▶ Your goal: "department" is the word to look for; say how many lines of the listing below contain it, and nothing else.

Data extract Block Start

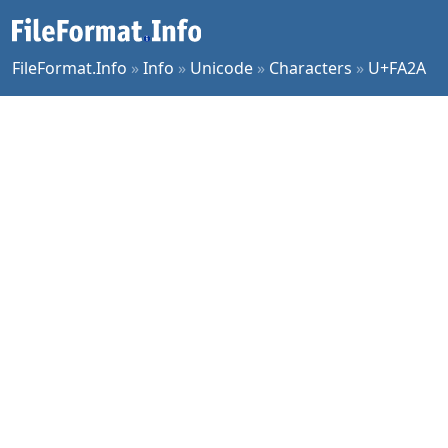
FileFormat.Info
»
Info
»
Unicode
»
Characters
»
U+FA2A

Data extract Block End
Data extract Block Start

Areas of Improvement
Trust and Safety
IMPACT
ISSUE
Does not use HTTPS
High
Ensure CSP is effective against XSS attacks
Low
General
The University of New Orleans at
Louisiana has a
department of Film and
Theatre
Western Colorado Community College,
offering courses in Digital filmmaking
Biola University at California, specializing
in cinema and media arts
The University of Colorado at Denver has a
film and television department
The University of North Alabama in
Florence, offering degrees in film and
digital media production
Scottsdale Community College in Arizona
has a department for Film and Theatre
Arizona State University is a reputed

Data extract Block End
Data extract Block Start

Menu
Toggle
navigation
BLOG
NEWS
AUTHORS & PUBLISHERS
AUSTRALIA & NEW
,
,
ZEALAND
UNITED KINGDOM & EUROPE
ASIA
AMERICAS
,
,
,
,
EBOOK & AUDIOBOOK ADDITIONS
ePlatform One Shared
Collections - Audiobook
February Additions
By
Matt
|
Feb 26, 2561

Data extract Block End

▶ Exercise output: 3